◆ **THE TASK**:
Return every one of the rows below unchanged, line for line and character for character.

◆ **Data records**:
※ ※ ※

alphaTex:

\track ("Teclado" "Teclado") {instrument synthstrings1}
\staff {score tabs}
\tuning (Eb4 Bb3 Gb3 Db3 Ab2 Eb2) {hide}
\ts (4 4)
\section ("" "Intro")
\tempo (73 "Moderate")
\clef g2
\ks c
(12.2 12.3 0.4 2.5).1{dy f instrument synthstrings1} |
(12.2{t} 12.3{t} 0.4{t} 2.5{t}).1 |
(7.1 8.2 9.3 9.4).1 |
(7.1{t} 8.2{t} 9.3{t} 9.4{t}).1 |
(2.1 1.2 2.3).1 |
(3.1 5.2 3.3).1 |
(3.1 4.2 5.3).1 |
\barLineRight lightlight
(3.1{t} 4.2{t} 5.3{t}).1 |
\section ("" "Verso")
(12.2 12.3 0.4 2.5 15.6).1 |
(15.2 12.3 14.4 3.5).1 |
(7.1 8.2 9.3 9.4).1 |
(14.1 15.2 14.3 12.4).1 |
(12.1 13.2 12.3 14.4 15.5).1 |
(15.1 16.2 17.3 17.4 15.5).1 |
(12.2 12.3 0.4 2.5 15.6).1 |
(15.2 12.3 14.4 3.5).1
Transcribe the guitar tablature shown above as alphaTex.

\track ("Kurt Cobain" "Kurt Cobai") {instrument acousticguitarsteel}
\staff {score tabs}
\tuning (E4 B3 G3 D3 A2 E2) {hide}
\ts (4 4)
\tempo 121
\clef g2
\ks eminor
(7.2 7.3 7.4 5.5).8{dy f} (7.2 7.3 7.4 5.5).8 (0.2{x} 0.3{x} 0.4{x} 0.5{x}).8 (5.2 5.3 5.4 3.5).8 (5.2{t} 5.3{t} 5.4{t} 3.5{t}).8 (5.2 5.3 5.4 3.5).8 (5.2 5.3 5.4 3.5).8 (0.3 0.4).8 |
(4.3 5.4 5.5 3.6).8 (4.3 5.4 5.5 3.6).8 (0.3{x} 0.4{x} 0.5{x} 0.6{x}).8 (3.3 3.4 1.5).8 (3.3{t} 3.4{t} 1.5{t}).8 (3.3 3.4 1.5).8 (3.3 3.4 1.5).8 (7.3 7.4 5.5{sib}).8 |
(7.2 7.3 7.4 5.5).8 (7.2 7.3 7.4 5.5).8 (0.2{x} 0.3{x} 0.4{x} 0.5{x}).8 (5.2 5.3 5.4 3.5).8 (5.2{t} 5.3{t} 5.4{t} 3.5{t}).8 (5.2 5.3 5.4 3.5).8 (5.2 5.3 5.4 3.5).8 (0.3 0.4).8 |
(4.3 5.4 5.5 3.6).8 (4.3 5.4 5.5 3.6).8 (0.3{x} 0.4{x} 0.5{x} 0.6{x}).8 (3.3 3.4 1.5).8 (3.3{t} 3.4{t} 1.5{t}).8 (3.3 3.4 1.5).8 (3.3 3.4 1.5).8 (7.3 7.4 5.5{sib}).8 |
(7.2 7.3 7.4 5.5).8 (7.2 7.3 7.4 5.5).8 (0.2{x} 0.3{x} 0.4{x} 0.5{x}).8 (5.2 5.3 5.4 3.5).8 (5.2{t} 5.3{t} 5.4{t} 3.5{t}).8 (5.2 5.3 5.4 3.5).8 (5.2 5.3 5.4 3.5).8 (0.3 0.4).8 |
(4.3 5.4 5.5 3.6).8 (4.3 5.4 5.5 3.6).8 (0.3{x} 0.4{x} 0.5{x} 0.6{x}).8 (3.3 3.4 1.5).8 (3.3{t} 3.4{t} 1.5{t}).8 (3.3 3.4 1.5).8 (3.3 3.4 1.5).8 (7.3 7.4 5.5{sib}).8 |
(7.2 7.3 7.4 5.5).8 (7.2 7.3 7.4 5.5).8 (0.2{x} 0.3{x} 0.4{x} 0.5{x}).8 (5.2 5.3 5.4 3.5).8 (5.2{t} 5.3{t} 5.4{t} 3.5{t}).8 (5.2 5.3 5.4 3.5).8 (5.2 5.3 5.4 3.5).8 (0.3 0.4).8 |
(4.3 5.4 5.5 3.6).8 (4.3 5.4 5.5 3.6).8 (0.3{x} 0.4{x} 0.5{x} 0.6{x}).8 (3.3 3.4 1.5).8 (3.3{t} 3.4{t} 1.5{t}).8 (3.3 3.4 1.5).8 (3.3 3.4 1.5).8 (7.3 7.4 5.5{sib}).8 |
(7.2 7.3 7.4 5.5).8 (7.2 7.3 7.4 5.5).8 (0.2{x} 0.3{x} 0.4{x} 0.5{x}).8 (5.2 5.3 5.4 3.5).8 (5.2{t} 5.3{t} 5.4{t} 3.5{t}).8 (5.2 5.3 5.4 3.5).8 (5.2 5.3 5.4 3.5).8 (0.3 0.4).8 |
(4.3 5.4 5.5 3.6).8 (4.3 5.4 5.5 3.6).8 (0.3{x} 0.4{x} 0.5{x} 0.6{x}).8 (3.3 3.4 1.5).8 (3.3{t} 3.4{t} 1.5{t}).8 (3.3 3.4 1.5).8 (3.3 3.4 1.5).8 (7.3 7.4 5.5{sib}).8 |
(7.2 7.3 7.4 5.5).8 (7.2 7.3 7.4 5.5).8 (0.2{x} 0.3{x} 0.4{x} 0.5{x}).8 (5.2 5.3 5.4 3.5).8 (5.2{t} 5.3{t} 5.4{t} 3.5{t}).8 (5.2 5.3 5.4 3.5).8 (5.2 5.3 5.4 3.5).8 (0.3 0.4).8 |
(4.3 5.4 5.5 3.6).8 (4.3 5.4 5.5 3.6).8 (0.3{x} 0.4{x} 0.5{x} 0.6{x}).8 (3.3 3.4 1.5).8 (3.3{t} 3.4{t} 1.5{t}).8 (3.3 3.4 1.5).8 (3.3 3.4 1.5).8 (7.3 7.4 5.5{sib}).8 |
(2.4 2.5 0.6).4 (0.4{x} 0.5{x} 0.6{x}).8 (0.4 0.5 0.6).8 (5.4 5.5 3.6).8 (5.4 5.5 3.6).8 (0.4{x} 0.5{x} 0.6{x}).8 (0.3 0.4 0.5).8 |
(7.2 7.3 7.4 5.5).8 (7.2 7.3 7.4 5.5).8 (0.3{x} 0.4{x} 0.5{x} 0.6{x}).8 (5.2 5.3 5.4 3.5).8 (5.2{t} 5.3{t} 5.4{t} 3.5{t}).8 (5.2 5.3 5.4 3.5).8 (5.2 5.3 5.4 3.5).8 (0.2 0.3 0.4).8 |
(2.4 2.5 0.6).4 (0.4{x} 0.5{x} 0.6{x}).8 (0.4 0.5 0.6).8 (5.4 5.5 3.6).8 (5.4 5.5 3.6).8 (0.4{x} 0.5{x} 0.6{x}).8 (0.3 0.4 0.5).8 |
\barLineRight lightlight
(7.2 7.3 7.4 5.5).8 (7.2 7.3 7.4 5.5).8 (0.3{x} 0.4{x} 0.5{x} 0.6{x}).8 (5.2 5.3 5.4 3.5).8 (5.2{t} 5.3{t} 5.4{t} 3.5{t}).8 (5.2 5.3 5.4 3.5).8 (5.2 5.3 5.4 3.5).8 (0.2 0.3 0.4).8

※ ※ ※

◆ **FINAL RESULT**:
alphaTex:

\track ("Teclado" "Teclado") {instrument synthstrings1}
\staff {score tabs}
\tuning (Eb4 Bb3 Gb3 Db3 Ab2 Eb2) {hide}
\ts (4 4)
\section ("" "Intro")
\tempo (73 "Moderate")
\clef g2
\ks c
(12.2 12.3 0.4 2.5).1{dy f instrument synthstrings1} |
(12.2{t} 12.3{t} 0.4{t} 2.5{t}).1 |
(7.1 8.2 9.3 9.4).1 |
(7.1{t} 8.2{t} 9.3{t} 9.4{t}).1 |
(2.1 1.2 2.3).1 |
(3.1 5.2 3.3).1 |
(3.1 4.2 5.3).1 |
\barLineRight lightlight
(3.1{t} 4.2{t} 5.3{t}).1 |
\section ("" "Verso")
(12.2 12.3 0.4 2.5 15.6).1 |
(15.2 12.3 14.4 3.5).1 |
(7.1 8.2 9.3 9.4).1 |
(14.1 15.2 14.3 12.4).1 |
(12.1 13.2 12.3 14.4 15.5).1 |
(15.1 16.2 17.3 17.4 15.5).1 |
(12.2 12.3 0.4 2.5 15.6).1 |
(15.2 12.3 14.4 3.5).1
Transcribe the guitar tablature shown above as alphaTex.

\track ("Kurt Cobain" "Kurt Cobai") {instrument acousticguitarsteel}
\staff {score tabs}
\tuning (E4 B3 G3 D3 A2 E2) {hide}
\ts (4 4)
\tempo 121
\clef g2
\ks eminor
(7.2 7.3 7.4 5.5).8{dy f} (7.2 7.3 7.4 5.5).8 (0.2{x} 0.3{x} 0.4{x} 0.5{x}).8 (5.2 5.3 5.4 3.5).8 (5.2{t} 5.3{t} 5.4{t} 3.5{t}).8 (5.2 5.3 5.4 3.5).8 (5.2 5.3 5.4 3.5).8 (0.3 0.4).8 |
(4.3 5.4 5.5 3.6).8 (4.3 5.4 5.5 3.6).8 (0.3{x} 0.4{x} 0.5{x} 0.6{x}).8 (3.3 3.4 1.5).8 (3.3{t} 3.4{t} 1.5{t}).8 (3.3 3.4 1.5).8 (3.3 3.4 1.5).8 (7.3 7.4 5.5{sib}).8 |
(7.2 7.3 7.4 5.5).8 (7.2 7.3 7.4 5.5).8 (0.2{x} 0.3{x} 0.4{x} 0.5{x}).8 (5.2 5.3 5.4 3.5).8 (5.2{t} 5.3{t} 5.4{t} 3.5{t}).8 (5.2 5.3 5.4 3.5).8 (5.2 5.3 5.4 3.5).8 (0.3 0.4).8 |
(4.3 5.4 5.5 3.6).8 (4.3 5.4 5.5 3.6).8 (0.3{x} 0.4{x} 0.5{x} 0.6{x}).8 (3.3 3.4 1.5).8 (3.3{t} 3.4{t} 1.5{t}).8 (3.3 3.4 1.5).8 (3.3 3.4 1.5).8 (7.3 7.4 5.5{sib}).8 |
(7.2 7.3 7.4 5.5).8 (7.2 7.3 7.4 5.5).8 (0.2{x} 0.3{x} 0.4{x} 0.5{x}).8 (5.2 5.3 5.4 3.5).8 (5.2{t} 5.3{t} 5.4{t} 3.5{t}).8 (5.2 5.3 5.4 3.5).8 (5.2 5.3 5.4 3.5).8 (0.3 0.4).8 |
(4.3 5.4 5.5 3.6).8 (4.3 5.4 5.5 3.6).8 (0.3{x} 0.4{x} 0.5{x} 0.6{x}).8 (3.3 3.4 1.5).8 (3.3{t} 3.4{t} 1.5{t}).8 (3.3 3.4 1.5).8 (3.3 3.4 1.5).8 (7.3 7.4 5.5{sib}).8 |
(7.2 7.3 7.4 5.5).8 (7.2 7.3 7.4 5.5).8 (0.2{x} 0.3{x} 0.4{x} 0.5{x}).8 (5.2 5.3 5.4 3.5).8 (5.2{t} 5.3{t} 5.4{t} 3.5{t}).8 (5.2 5.3 5.4 3.5).8 (5.2 5.3 5.4 3.5).8 (0.3 0.4).8 |
(4.3 5.4 5.5 3.6).8 (4.3 5.4 5.5 3.6).8 (0.3{x} 0.4{x} 0.5{x} 0.6{x}).8 (3.3 3.4 1.5).8 (3.3{t} 3.4{t} 1.5{t}).8 (3.3 3.4 1.5).8 (3.3 3.4 1.5).8 (7.3 7.4 5.5{sib}).8 |
(7.2 7.3 7.4 5.5).8 (7.2 7.3 7.4 5.5).8 (0.2{x} 0.3{x} 0.4{x} 0.5{x}).8 (5.2 5.3 5.4 3.5).8 (5.2{t} 5.3{t} 5.4{t} 3.5{t}).8 (5.2 5.3 5.4 3.5).8 (5.2 5.3 5.4 3.5).8 (0.3 0.4).8 |
(4.3 5.4 5.5 3.6).8 (4.3 5.4 5.5 3.6).8 (0.3{x} 0.4{x} 0.5{x} 0.6{x}).8 (3.3 3.4 1.5).8 (3.3{t} 3.4{t} 1.5{t}).8 (3.3 3.4 1.5).8 (3.3 3.4 1.5).8 (7.3 7.4 5.5{sib}).8 |
(7.2 7.3 7.4 5.5).8 (7.2 7.3 7.4 5.5).8 (0.2{x} 0.3{x} 0.4{x} 0.5{x}).8 (5.2 5.3 5.4 3.5).8 (5.2{t} 5.3{t} 5.4{t} 3.5{t}).8 (5.2 5.3 5.4 3.5).8 (5.2 5.3 5.4 3.5).8 (0.3 0.4).8 |
(4.3 5.4 5.5 3.6).8 (4.3 5.4 5.5 3.6).8 (0.3{x} 0.4{x} 0.5{x} 0.6{x}).8 (3.3 3.4 1.5).8 (3.3{t} 3.4{t} 1.5{t}).8 (3.3 3.4 1.5).8 (3.3 3.4 1.5).8 (7.3 7.4 5.5{sib}).8 |
(2.4 2.5 0.6).4 (0.4{x} 0.5{x} 0.6{x}).8 (0.4 0.5 0.6).8 (5.4 5.5 3.6).8 (5.4 5.5 3.6).8 (0.4{x} 0.5{x} 0.6{x}).8 (0.3 0.4 0.5).8 |
(7.2 7.3 7.4 5.5).8 (7.2 7.3 7.4 5.5).8 (0.3{x} 0.4{x} 0.5{x} 0.6{x}).8 (5.2 5.3 5.4 3.5).8 (5.2{t} 5.3{t} 5.4{t} 3.5{t}).8 (5.2 5.3 5.4 3.5).8 (5.2 5.3 5.4 3.5).8 (0.2 0.3 0.4).8 |
(2.4 2.5 0.6).4 (0.4{x} 0.5{x} 0.6{x}).8 (0.4 0.5 0.6).8 (5.4 5.5 3.6).8 (5.4 5.5 3.6).8 (0.4{x} 0.5{x} 0.6{x}).8 (0.3 0.4 0.5).8 |
\barLineRight lightlight
(7.2 7.3 7.4 5.5).8 (7.2 7.3 7.4 5.5).8 (0.3{x} 0.4{x} 0.5{x} 0.6{x}).8 (5.2 5.3 5.4 3.5).8 (5.2{t} 5.3{t} 5.4{t} 3.5{t}).8 (5.2 5.3 5.4 3.5).8 (5.2 5.3 5.4 3.5).8 (0.2 0.3 0.4).8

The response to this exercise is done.